Şirket veya şirket ortaklarına ait olduğu halde şirketin kanuni temsilcileri, ortakları veya vekilleri dışındaki kişilerce tasarruf edilen varlıklar, söz konusu madde hükümleri çerçevesinde şirket adına bildirime konu edilerek madde hükmünden yararlanılabilecektir. Ayrıca, gerçek kişilere ait olduğu halde bu kişilerin ortağı veya kanuni temsilcisi oldukları yurt dışındaki şirketlerce tasarruf edilen varlıkların da ilgili gerçek kişiler adına bildirime konu edilmesi halinde madde hükmünden yararlanılabilmesi mümkündür. Ancak, bildirim dışındaki nedenlerle yapılacak inceleme esnasında söz konusu varlıkların şirket veya şirket ortaklarına ya da gerçek kişilere ait olduğunun ispat edilmesi gerekmektedir.
 

Soru 8: Varlıkların bildirim değeri nasıl hesaplanacaktır?

Yurt içinde bulunan varlıkların vergi dairelerine bildirilmesinde, bildirildiği tarih itibarıyla varlıklar, aşağıdaki değerleme ölçütleri ile değerlenecektir:

a) Türk lirası cinsinden para, itibari (nominal) değeriyle.

b) Altın, rayiç bedeliyle.

c) Döviz, Türkiye Cumhuriyet Merkez Bankası döviz alış kuruyla.

ç) Menkul kıymet ve diğer sermaye piyasası araçlarından;

1) Pay senetleri, varsa borsa rayiciyle, borsa rayici yoksa rayiç bedeliyle, bu bedel tespit edilemiyorsa alış bedeliyle, alış bedeli de belli değilse itibari (nominal) değeriyle.

2) Tahvil, bono, eurobond gibi borçlanma araçları, varsa borsa rayiciyle, borsa rayici yoksa rayiç bedeliyle, bu bedel tespit edilemiyorsa alış bedeliyle, alış bedeli de belli değilse itibari (nominal) değeriyle.

3) Yatırım fonu katılma payları, ilgili piyasasında belirlenmiş kapanış fiyatıyla.

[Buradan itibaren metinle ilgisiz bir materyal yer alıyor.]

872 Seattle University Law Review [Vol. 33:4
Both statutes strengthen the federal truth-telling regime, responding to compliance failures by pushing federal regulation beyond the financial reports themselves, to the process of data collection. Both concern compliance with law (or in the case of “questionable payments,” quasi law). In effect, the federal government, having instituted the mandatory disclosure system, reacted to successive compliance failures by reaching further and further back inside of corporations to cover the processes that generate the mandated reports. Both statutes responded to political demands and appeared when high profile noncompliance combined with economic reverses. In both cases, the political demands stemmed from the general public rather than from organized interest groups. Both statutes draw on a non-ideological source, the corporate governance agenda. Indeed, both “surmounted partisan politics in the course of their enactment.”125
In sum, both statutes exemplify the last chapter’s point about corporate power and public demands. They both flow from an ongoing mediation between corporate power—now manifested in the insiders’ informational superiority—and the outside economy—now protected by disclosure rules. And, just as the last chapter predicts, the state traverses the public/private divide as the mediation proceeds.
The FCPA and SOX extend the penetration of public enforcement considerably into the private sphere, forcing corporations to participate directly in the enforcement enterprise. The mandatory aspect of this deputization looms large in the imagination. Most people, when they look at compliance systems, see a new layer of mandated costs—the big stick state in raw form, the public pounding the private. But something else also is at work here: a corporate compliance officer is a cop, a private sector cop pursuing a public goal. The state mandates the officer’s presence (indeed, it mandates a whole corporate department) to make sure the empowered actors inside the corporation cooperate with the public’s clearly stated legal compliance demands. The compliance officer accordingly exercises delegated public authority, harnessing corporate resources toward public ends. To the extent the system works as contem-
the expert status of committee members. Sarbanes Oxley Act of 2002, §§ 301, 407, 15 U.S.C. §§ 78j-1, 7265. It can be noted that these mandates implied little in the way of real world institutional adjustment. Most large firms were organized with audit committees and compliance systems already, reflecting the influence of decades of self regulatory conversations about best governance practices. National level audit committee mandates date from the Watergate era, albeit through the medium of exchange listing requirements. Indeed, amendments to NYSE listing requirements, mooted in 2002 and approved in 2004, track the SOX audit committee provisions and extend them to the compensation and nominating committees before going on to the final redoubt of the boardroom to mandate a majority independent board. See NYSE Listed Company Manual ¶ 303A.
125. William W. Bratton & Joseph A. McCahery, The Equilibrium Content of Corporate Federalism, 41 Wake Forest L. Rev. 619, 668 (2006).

4) Vadeli işlem ve opsiyon sözleşmeleri gibi türev araçlar, varsa borsa rayiciyle, borsa rayici yoksa rayiç bedeliyle, bu bedel tespit edilemiyorsa alış bedeliyle, alış bedeli de belli değilse itibari (nominal) değeriyle.

d) Taşınmazlar, rayiç bedeliyle.

Bildirimlerde söz konusu varlıkların Türk lirası karşılığı bedelleri esas alınacaktır.

Bu düzenlemenin uygulanmasında rayiç bedel, söz konusu varlıkların bildirildiği tarih itibarıyla belirlenen alım-satım bedeli olup bu bedelin gerçek durumu yansıtması gerekmektedir.

Borsa rayiciyle değerlenecek varlıkların borsa rayicinin belirlenmesinde, söz konusu varlıkların bildirildiği tarihte işlem gördüğü yurt içi veya yurt dışındaki borsalarda oluşan değerler dikkate alınacaktır.

Döviz cinsinden varlıklarda, bunların bildirildiği tarihteki Türkiye Cumhuriyet Merkez Bankası döviz alış kuru dikkate alınacaktır.
 

Soru 9: Düzenleme kapsamında konulan varlıkların değeri vergisiz bir şekilde işletmeden çekilebilecek midir?

Gelir veya kurumlar vergisi mükelleflerince kanuni defterlere kaydedilen varlıklar, dönem kazancının tespitinde dikkate alınmaksızın işletmelerine dâhil edilebileceği gibi, aynı varlıklar vergiye tabi kazancın ve kurumlar için dağıtılabilir kazancın tespitinde dikkate alınmaksızın işletmelerinden çekilebilecektir.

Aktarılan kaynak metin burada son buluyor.